We had some small moments of Keyan showing us her personality today and like I said in my previous post, I am trying to hold onto those little things. She had another rough night and I spent much of it holding and soothing her. As I did that I really had time to think about how her body is under such attack and so my goal for today was to try and not worry about what might be...of course easier said than done. So, while her blank stares are so hard to watch, I tried telling myself that it was just her bodies way of healing and I honestly didn't stress about it AS MUCH....we will see how tomorrow goes.
She had physical therapy, occupational therapy, and speech therapy for about 10 minutes each and she worked so hard. After every session, she immediately went to sleep but it was good to see that although her face does not show it, her spirit is still there trying to fight. It is very hard to think that just a week ago, she was telling us all that she did not need any help, but again, she tolerated therapies longer today than yesterday and it just a slow process. Her back has been bothering her for the last three days and it seems to be getting worse, so much so that she even told the doctor it hurt today. They are running some other tests and check for a muscle injury and some other things. I am trying to just use Tylenol for her pain, but am constantly wondering if that is good enough. I just hate to add more medicine! All of these decisions are so strenuous and can be such a heavy burden.
Grammie and Poppie were able to make it up and it was so good to see them. You know, no matter what, it always feels good to see your parents and get a hug from them. I know it was hard for them to see Keyan so sick but she liked snuggling with both of them. We moved her to the couch and she took turns leaning on my mom and dad. She had some smiles, laughs, and a few tears too. (as did the adults in the room) They promised us both they would get up again soon and I am going to hold them to it.
Today I am thankful for the very small steps I can see Keyan taking towards healing.

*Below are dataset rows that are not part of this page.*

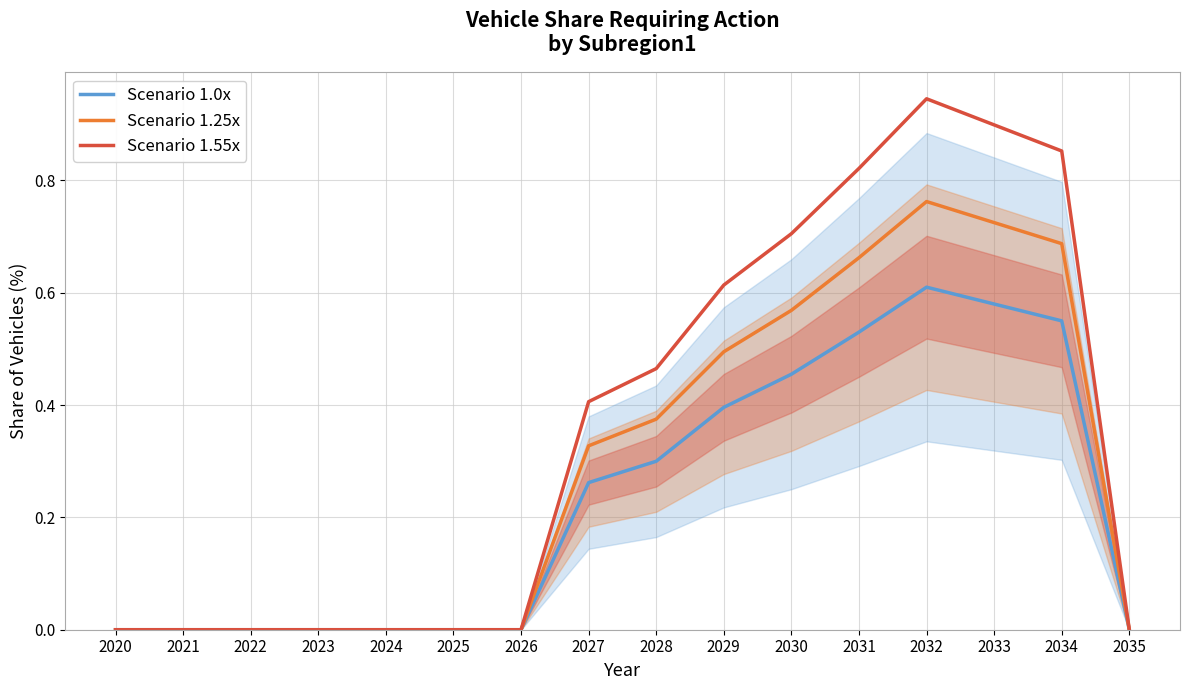

What are all the series names shown in the legend?

Scenario 1.0x, Scenario 1.25x, Scenario 1.55x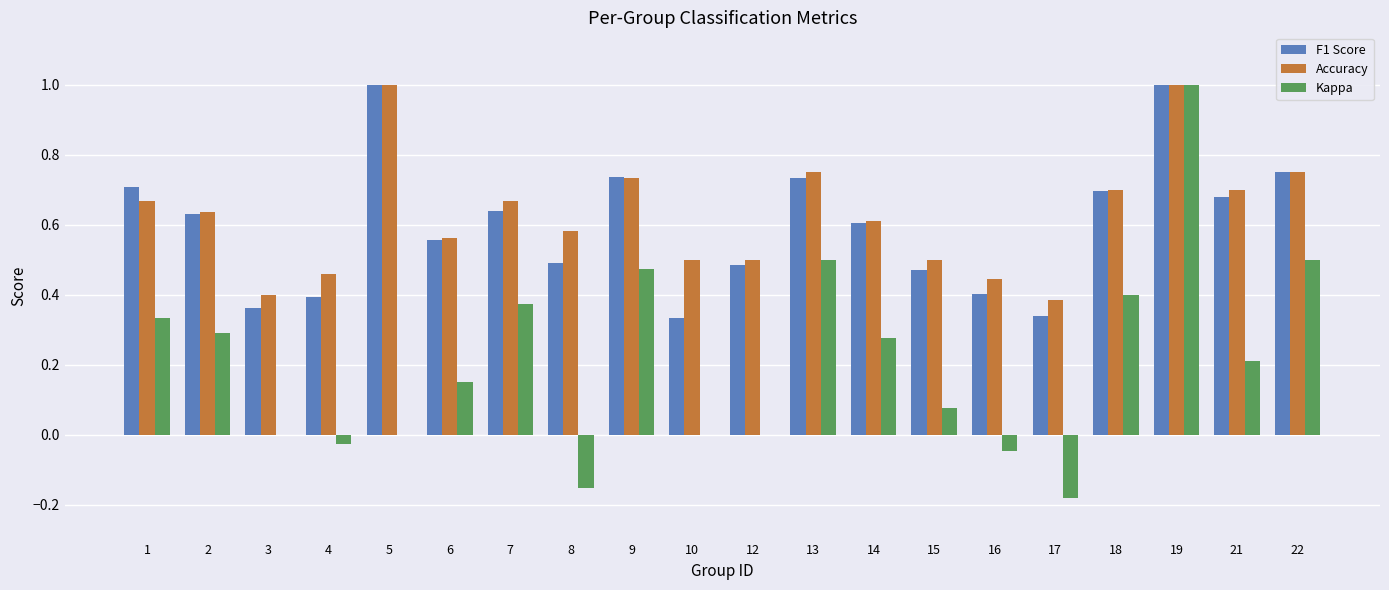

The F1 Score series shows 0.3 at 13. True or false?

False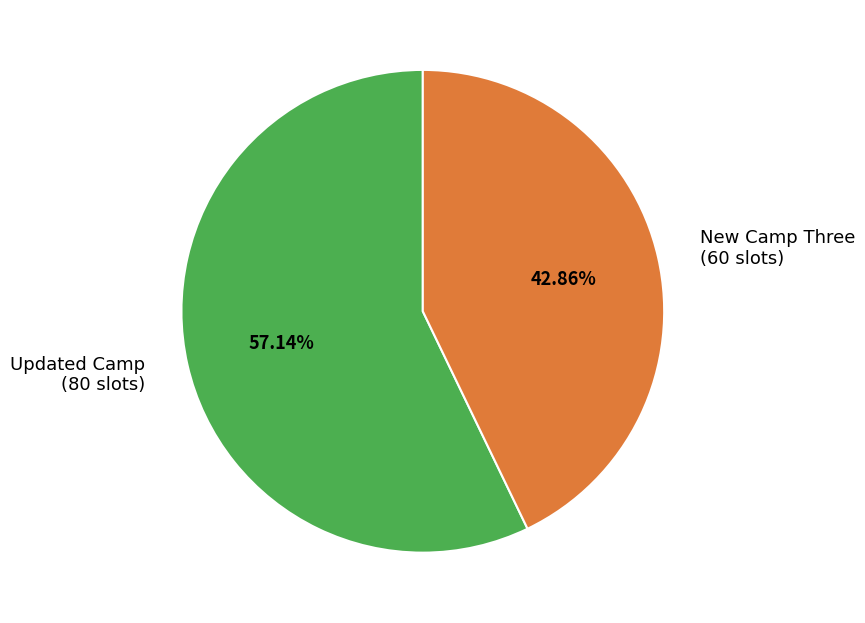

Which category has the smallest portion of the pie?

New Camp Three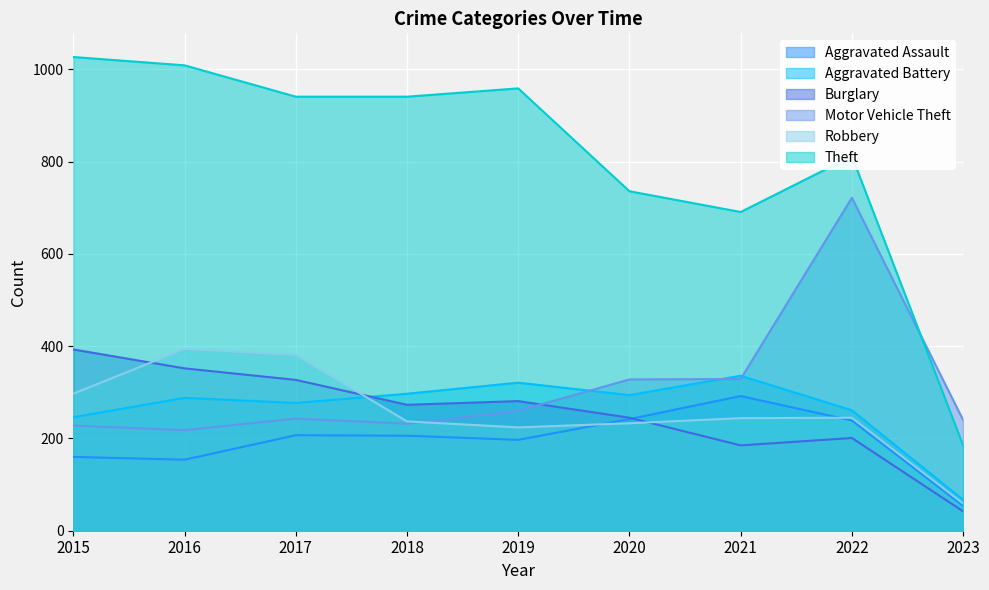

True or false: Motor Vehicle Theft has a value of 722 at 2022.

True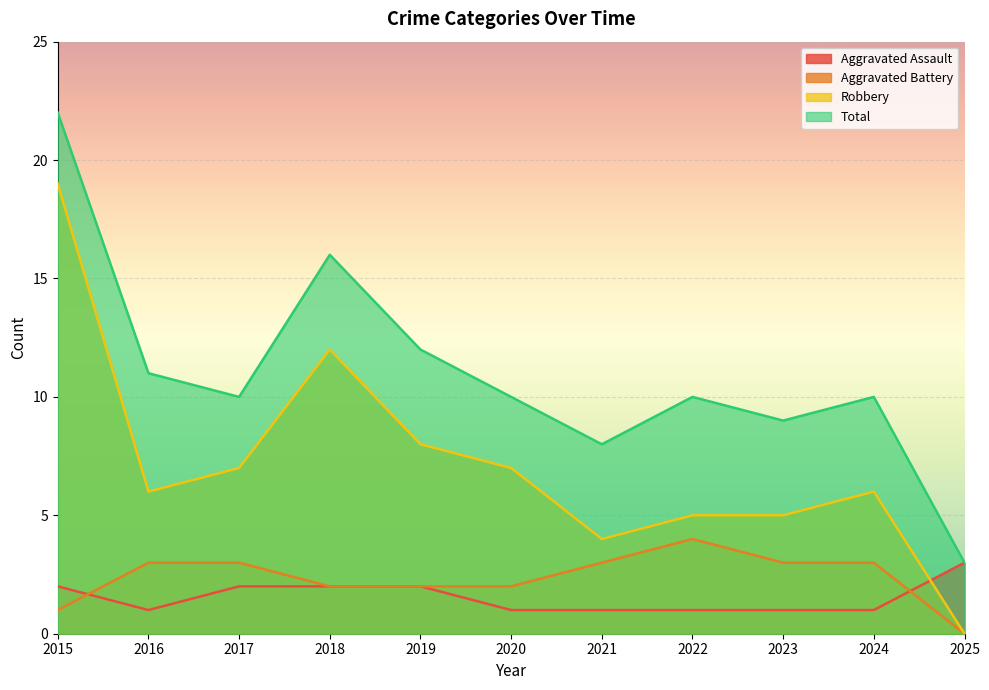

How many positive values does the Aggravated Battery series have?

10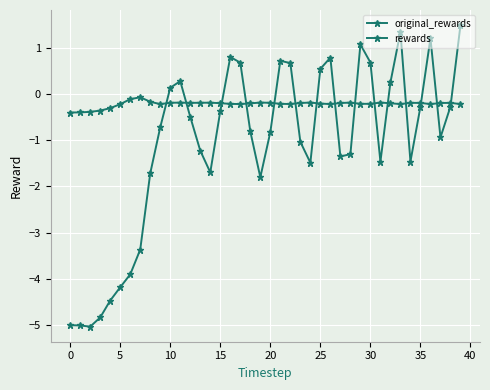

What is the average value of the original_rewards series?

-0.2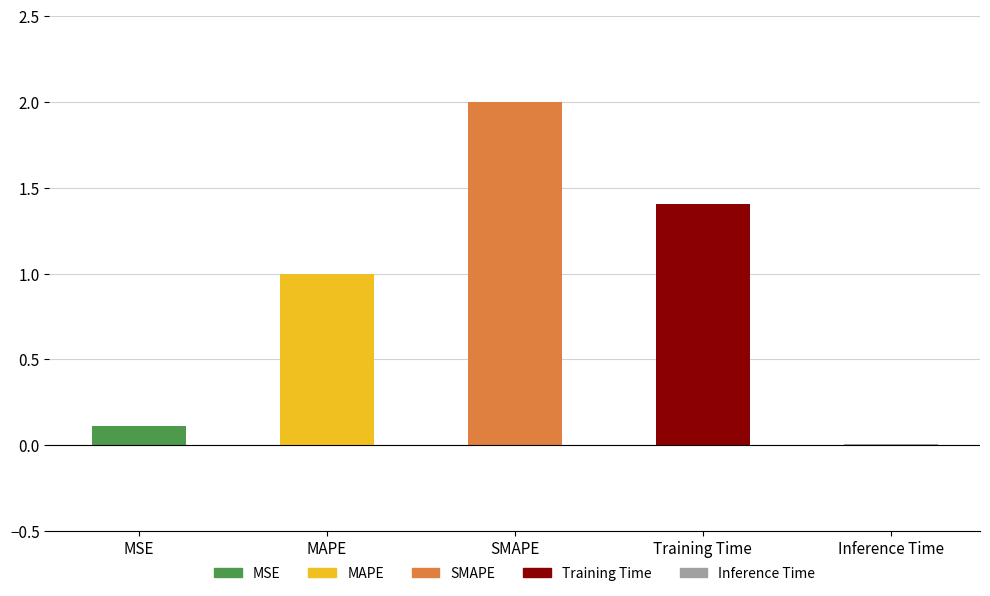

What is the value of the 3rd bar from the left?

2.0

I am thankful she was able to make appropriate choices when asked about books, and I am thankful that her mind is allowing her body to rest. Today I am most thankful for a caring group of people who are taking care of her here at the hospital. Our nurses, therapists, nurse practitioners, case managers, doctors, and the cleaning staff have shown real concern for our little girl. They patiently put up with my opinion and "expertise", and are willing to lend a listening ear whether I am sharing my fears, asking my millionth question, or venting about the cafeteria! I fell so blessed to have them taking care of one of my most prized possessions.
1 comment:
I'm so glad that things are continuing to improve. The fact that Keyan was able to make appropriate choices is SO reassuring. It sounds like she is just weak. I hope you are all able to gather your strength in the days ahead. Enjoy those cuddles and hugs. Give her one from me and Ainsley.